Given information =
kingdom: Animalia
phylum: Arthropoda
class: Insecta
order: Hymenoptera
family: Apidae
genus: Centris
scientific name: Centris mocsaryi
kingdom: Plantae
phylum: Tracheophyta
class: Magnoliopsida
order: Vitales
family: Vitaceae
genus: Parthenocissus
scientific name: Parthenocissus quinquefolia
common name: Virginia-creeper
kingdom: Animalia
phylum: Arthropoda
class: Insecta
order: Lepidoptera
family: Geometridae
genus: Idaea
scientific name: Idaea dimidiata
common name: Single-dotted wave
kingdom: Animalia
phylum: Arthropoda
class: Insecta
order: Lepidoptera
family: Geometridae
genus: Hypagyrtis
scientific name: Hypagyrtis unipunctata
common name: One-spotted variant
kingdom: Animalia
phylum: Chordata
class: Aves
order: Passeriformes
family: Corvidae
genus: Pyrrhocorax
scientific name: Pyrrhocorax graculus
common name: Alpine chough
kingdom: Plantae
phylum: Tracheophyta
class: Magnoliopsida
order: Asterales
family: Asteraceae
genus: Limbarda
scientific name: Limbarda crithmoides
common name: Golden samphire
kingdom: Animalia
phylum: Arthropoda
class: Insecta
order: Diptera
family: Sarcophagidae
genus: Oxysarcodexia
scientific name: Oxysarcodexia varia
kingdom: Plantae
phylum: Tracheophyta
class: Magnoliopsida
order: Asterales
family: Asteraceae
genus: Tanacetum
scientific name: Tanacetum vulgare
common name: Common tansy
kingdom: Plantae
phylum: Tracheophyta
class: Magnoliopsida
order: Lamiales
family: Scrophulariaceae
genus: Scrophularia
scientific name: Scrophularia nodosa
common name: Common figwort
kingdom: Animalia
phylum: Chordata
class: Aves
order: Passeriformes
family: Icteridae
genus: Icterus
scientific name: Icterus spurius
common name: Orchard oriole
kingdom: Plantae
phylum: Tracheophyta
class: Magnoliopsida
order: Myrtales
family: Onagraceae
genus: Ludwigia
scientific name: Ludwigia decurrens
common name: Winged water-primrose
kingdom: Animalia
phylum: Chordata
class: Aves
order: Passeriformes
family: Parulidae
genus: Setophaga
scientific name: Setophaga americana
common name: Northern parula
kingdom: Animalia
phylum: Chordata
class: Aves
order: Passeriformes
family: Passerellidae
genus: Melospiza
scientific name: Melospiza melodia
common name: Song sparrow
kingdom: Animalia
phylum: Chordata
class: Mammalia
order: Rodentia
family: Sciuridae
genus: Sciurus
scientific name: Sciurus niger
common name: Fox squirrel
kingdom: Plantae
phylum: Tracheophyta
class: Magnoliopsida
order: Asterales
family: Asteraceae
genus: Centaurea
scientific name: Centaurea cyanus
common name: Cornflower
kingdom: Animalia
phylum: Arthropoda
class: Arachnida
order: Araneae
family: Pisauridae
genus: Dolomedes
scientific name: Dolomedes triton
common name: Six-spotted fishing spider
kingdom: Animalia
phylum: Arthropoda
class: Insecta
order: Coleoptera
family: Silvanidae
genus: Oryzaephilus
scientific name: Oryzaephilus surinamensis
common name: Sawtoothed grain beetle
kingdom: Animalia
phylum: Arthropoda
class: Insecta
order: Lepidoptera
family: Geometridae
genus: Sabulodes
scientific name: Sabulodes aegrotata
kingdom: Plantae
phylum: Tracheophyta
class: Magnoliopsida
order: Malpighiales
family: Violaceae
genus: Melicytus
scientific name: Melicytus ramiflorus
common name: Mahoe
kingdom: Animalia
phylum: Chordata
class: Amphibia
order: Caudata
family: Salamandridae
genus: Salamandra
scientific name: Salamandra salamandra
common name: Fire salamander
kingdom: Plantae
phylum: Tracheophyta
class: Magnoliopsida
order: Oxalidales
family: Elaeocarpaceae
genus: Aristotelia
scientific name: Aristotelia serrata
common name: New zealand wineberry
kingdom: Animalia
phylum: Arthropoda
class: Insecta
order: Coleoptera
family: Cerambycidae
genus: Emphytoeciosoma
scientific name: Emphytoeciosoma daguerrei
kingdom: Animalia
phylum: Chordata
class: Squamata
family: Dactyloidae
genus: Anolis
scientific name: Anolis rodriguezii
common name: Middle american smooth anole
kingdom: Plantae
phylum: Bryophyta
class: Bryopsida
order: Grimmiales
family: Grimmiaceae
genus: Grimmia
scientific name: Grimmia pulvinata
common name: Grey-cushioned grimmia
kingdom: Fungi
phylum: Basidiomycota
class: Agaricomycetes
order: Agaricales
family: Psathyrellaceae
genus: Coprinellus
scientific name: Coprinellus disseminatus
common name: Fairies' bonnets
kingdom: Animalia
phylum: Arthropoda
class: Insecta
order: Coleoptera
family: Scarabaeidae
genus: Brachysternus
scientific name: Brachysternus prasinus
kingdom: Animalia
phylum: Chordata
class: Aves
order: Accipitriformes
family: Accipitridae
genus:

Short problem = Recast every line of the items above as a Markdown table with two columns, Index and Text. Put a running row number under Index and the line under Text, and leave out any blank lines.

Exercise response =
| Index | Text |
|---|---|
| 1 | kingdom: Animalia |
| 2 | phylum: Arthropoda |
| 3 | class: Insecta |
| 4 | order: Hymenoptera |
| 5 | family: Apidae |
| 6 | genus: Centris |
| 7 | scientific name: Centris mocsaryi |
| 8 | kingdom: Plantae |
| 9 | phylum: Tracheophyta |
| 10 | class: Magnoliopsida |
| 11 | order: Vitales |
| 12 | family: Vitaceae |
| 13 | genus: Parthenocissus |
| 14 | scientific name: Parthenocissus quinquefolia |
| 15 | common name: Virginia-creeper |
| 16 | kingdom: Animalia |
| 17 | phylum: Arthropoda |
| 18 | class: Insecta |
| 19 | order: Lepidoptera |
| 20 | family: Geometridae |
| 21 | genus: Idaea |
| 22 | scientific name: Idaea dimidiata |
| 23 | common name: Single-dotted wave |
| 24 | kingdom: Animalia |
| 25 | phylum: Arthropoda |
| 26 | class: Insecta |
| 27 | order: Lepidoptera |
| 28 | family: Geometridae |
| 29 | genus: Hypagyrtis |
| 30 | scientific name: Hypagyrtis unipunctata |
| 31 | common name: One-spotted variant |
| 32 | kingdom: Animalia |
| 33 | phylum: Chordata |
| 34 | class: Aves |
| 35 | order: Passeriformes |
| 36 | family: Corvidae |
| 37 | genus: Pyrrhocorax |
| 38 | scientific name: Pyrrhocorax graculus |
| 39 | common name: Alpine chough |
| 40 | kingdom: Plantae |
| 41 | phylum: Tracheophyta |
| 42 | class: Magnoliopsida |
| 43 | order: Asterales |
| 44 | family: Asteraceae |
| 45 | genus: Limbarda |
| 46 | scientific name: Limbarda crithmoides |
| 47 | common name: Golden samphire |
| 48 | kingdom: Animalia |
| 49 | phylum: Arthropoda |
| 50 | class: Insecta |
| 51 | order: Diptera |
| 52 | family: Sarcophagidae |
| 53 | genus: Oxysarcodexia |
| 54 | scientific name: Oxysarcodexia varia |
| 55 | kingdom: Plantae |
| 56 | phylum: Tracheophyta |
| 57 | class: Magnoliopsida |
| 58 | order: Asterales |
| 59 | family: Asteraceae |
| 60 | genus: Tanacetum |
| 61 | scientific name: Tanacetum vulgare |
| 62 | common name: Common tansy |
| 63 | kingdom: Plantae |
| 64 | phylum: Tracheophyta |
| 65 | class: Magnoliopsida |
| 66 | order: Lamiales |
| 67 | family: Scrophulariaceae |
| 68 | genus: Scrophularia |
| 69 | scientific name: Scrophularia nodosa |
| 70 | common name: Common figwort |
| 71 | kingdom: Animalia |
| 72 | phylum: Chordata |
| 73 | class: Aves |
| 74 | order: Passeriformes |
| 75 | family: Icteridae |
| 76 | genus: Icterus |
| 77 | scientific name: Icterus spurius |
| 78 | common name: Orchard oriole |
| 79 | kingdom: Plantae |
| 80 | phylum: Tracheophyta |
| 81 | class: Magnoliopsida |
| 82 | order: Myrtales |
| 83 | family: Onagraceae |
| 84 | genus: Ludwigia |
| 85 | scientific name: Ludwigia decurrens |
| 86 | common name: Winged water-primrose |
| 87 | kingdom: Animalia |
| 88 | phylum: Chordata |
| 89 | class: Aves |
| 90 | order: Passeriformes |
| 91 | family: Parulidae |
| 92 | genus: Setophaga |
| 93 | scientific name: Setophaga americana |
| 94 | common name: Northern parula |
| 95 | kingdom: Animalia |
| 96 | phylum: Chordata |
| 97 | class: Aves |
| 98 | order: Passeriformes |
| 99 | family: Passerellidae |
| 100 | genus: Melospiza |
| 101 | scientific name: Melospiza melodia |
| 102 | common name: Song sparrow |
| 103 | kingdom: Animalia |
| 104 | phylum: Chordata |
| 105 | class: Mammalia |
| 106 | order: Rodentia |
| 107 | family: Sciuridae |
| 108 | genus: Sciurus |
| 109 | scientific name: Sciurus niger |
| 110 | common name: Fox squirrel |
| 111 | kingdom: Plantae |
| 112 | phylum: Tracheophyta |
| 113 | class: Magnoliopsida |
| 114 | order: Asterales |
| 115 | family: Asteraceae |
| 116 | genus: Centaurea |
| 117 | scientific name: Centaurea cyanus |
| 118 | common name: Cornflower |
| 119 | kingdom: Animalia |
| 120 | phylum: Arthropoda |
| 121 | class: Arachnida |
| 122 | order: Araneae |
| 123 | family: Pisauridae |
| 124 | genus: Dolomedes |
| 125 | scientific name: Dolomedes triton |
| 126 | common name: Six-spotted fishing spider |
| 127 | kingdom: Animalia |
| 128 | phylum: Arthropoda |
| 129 | class: Insecta |
| 130 | order: Coleoptera |
| 131 | family: Silvanidae |
| 132 | genus: Oryzaephilus |
| 133 | scientific name: Oryzaephilus surinamensis |
| 134 | common name: Sawtoothed grain beetle |
| 135 | kingdom: Animalia |
| 136 | phylum: Arthropoda |
| 137 | class: Insecta |
| 138 | order: Lepidoptera |
| 139 | family: Geometridae |
| 140 | genus: Sabulodes |
| 141 | scientific name: Sabulodes aegrotata |
| 142 | kingdom: Plantae |
| 143 | phylum: Tracheophyta |
| 144 | class: Magnoliopsida |
| 145 | order: Malpighiales |
| 146 | family: Violaceae |
| 147 | genus: Melicytus |
| 148 | scientific name: Melicytus ramiflorus |
| 149 | common name: Mahoe |
| 150 | kingdom: Animalia |
| 151 | phylum: Chordata |
| 152 | class: Amphibia |
| 153 | order: Caudata |
| 154 | family: Salamandridae |
| 155 | genus: Salamandra |
| 156 | scientific name: Salamandra salamandra |
| 157 | common name: Fire salamander |
| 158 | kingdom: Plantae |
| 159 | phylum: Tracheophyta |
| 160 | class: Magnoliopsida |
| 161 | order: Oxalidales |
| 162 | family: Elaeocarpaceae |
| 163 | genus: Aristotelia |
| 164 | scientific name: Aristotelia serrata |
| 165 | common name: New zealand wineberry |
| 166 | kingdom: Animalia |
| 167 | phylum: Arthropoda |
| 168 | class: Insecta |
| 169 | order: Coleoptera |
| 170 | family: Cerambycidae |
| 171 | genus: Emphytoeciosoma |
| 172 | scientific name: Emphytoeciosoma daguerrei |
| 173 | kingdom: Animalia |
| 174 | phylum: Chordata |
| 175 | class: Squamata |
| 176 | family: Dactyloidae |
| 177 | genus: Anolis |
| 178 | scientific name: Anolis rodriguezii |
| 179 | common name: Middle american smooth anole |
| 180 | kingdom: Plantae |
| 181 | phylum: Bryophyta |
| 182 | class: Bryopsida |
| 183 | order: Grimmiales |
| 184 | family: Grimmiaceae |
| 185 | genus: Grimmia |
| 186 | scientific name: Grimmia pulvinata |
| 187 | common name: Grey-cushioned grimmia |
| 188 | kingdom: Fungi |
| 189 | phylum: Basidiomycota |
| 190 | class: Agaricomycetes |
| 191 | order: Agaricales |
| 192 | family: Psathyrellaceae |
| 193 | genus: Coprinellus |
| 194 | scientific name: Coprinellus disseminatus |
| 195 | common name: Fairies' bonnets |
| 196 | kingdom: Animalia |
| 197 | phylum: Arthropoda |
| 198 | class: Insecta |
| 199 | order: Coleoptera |
| 200 | family: Scarabaeidae |
| 201 | genus: Brachysternus |
| 202 | scientific name: Brachysternus prasinus |
| 203 | kingdom: Animalia |
| 204 | phylum: Chordata |
| 205 | class: Aves |
| 206 | order: Accipitriformes |
| 207 | family: Accipitridae |
| 208 | genus: |